Looking for a good way to carry while on motorcycle or while driving. Ankle, pocket or IWB isn't working out. Thought it would be handy to be able to reach under my left arm and draw while holding a clutch in on bike. Also easier while driving car. 

Have tried a few but never found one I liked. Must be something out there. Thinking about a cut down tankers style like I had in the Army while on the M578. Little big for a smaller gun then a 1911 I was issued.

Spent a lot of money on other holsters that didn't work so I thought I'd ask.


----------



## HochwaldJager (Aug 31, 2017)

Chipper said:


> Looking for a good way to carry while on motorcycle or while driving. Ankle, pocket or IWB isn't working out. Thought it would be handy to be able to reach under my left arm and draw while holding a clutch in on bike. Also easier while driving car.
> 
> Have tried a few but never found one I liked. Must be something out there. Thinking about a cut down tankers style like I had in the Army while on the M578. Little big for a smaller gun then a 1911 I was issued.
> 
> Spent a lot of money on other holsters that didn't work so I thought I'd ask.


Chipper: This might help. Without knowing how/what you ride or the clothes you wear here's my option. I ride a Victory Gunner without very many layers and I wear a G19 or a G22 and have found that wearing rear right with a slight angle on my holster is comfortable and quick. I can squeeze the clutch and skin kydex with my right. Here's an example but mines custom made to fit my body stature.

https://www.amazon.com/DeSantis-Thu...07023907&sr=8-3&keywords=angels+glock+holster

I know you asked for should holsters and if need be I can help find you one but I personally think they are a waste but everyone has there styles. This is just what works for me.

.


----------



## Slippy (Nov 14, 2013)

https://www.diamonddcustomleather.com/collections/holsters/products/guides-choice-chest-holster


----------



## HochwaldJager (Aug 31, 2017)

Slippy said:


> https://www.diamonddcustomleather.com/collections/holsters/products/guides-choice-chest-holster


That rig looks solid! Won't be able to conceal very easy!!!!


----------



## rstanek (Nov 9, 2012)

Have you considered a cross draw?


----------



## AquaHull (Jun 10, 2012)

https://www.galcogunleather.com/uimages/product_images/holsters/shoulder/JACKASS.jpg

https://www.galcogunleather.com/about-miami-classic.html

https://www.galcogunleather.com/uimages/MIAMI.jpg

https://www.galcogunleather.com/miami-classic-shoulder-system_8_2_1211.html

I run the Miami Classic with my G19 when sledding.

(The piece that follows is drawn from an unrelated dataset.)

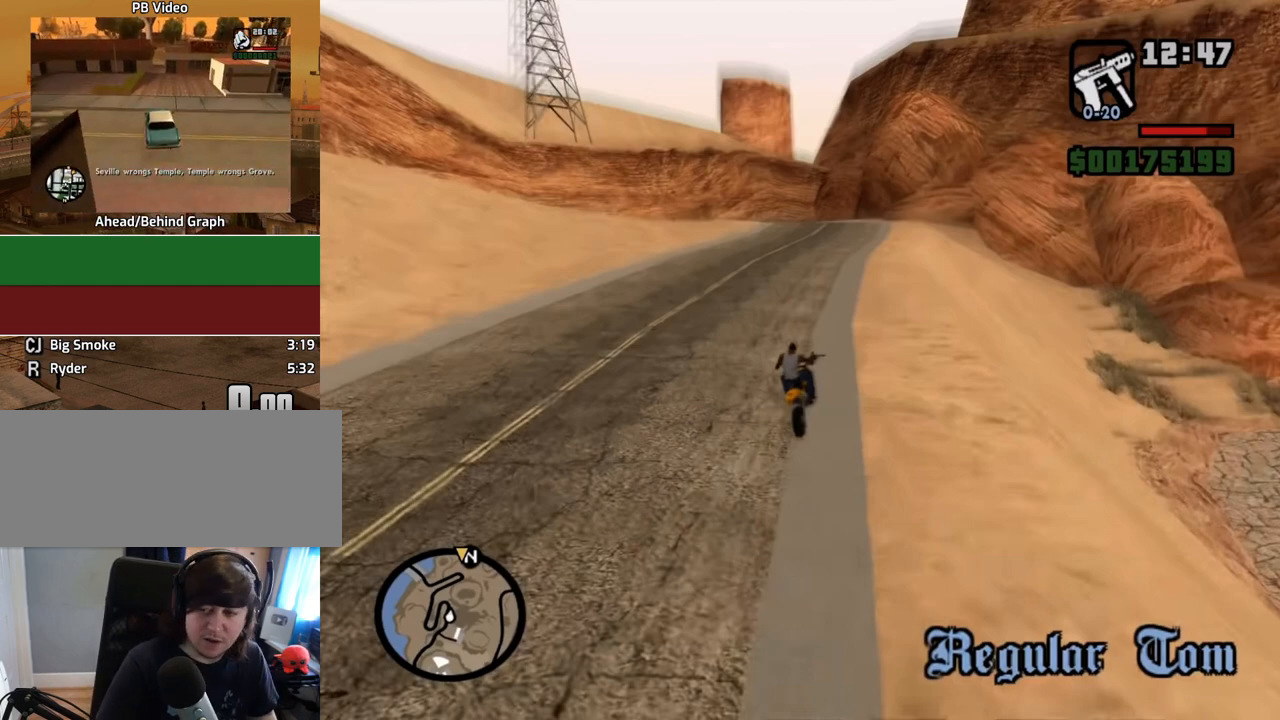
{"keys": [], "mouse": [], "events": []}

I've bought the Sig 226 Clasic for the CZ85B, but the G-Lock fits just fine with a minor snap relocate


----------



## Slippy (Nov 14, 2013)

HochwaldJager said:


> That rig looks solid! Won't be able to conceal very easy!!!!


Not necessarily for conceal carry but for things like Hiking, Fishing, Riding ATV's, Camping etc

It should make a nice rig for Chipper to ride motorcycles and wear under a jacket or vest.


----------



## HochwaldJager (Aug 31, 2017)

Slippy said:


> Not necessarily for conceal carry but for things like Hiking, Fishing, Riding ATV's, Camping etc
> 
> It should make a nice rig for Chipper to ride motorcycles and wear under a jacket or vest.


For the outdoor stuff I agree a great rig.

For motorcycles I just can't see hiding it under a jacket/vest being very practical/fast for when you need it but everyone has there own style! All I can say is practice practice if your going to cover it up with layers of clothing that high up on your body.


----------